> _DIRECTIVE_: Please reproduce the entries below exactly, omitting any images they contain.

○ ○ ○

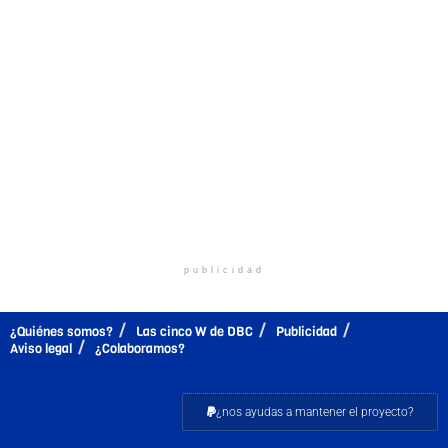
publicidad
¿Quiénes somos?
Las cinco W de DBC
Publicidad
Aviso legal
¿Colaboramos?
¿nos ayudas a mantener el proyecto?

○ ○ ○

> _EXERCISE OUTPUT_:
publicidad
¿Quiénes somos?
Las cinco W de DBC
Publicidad
Aviso legal
¿Colaboramos?
¿nos ayudas a mantener el proyecto?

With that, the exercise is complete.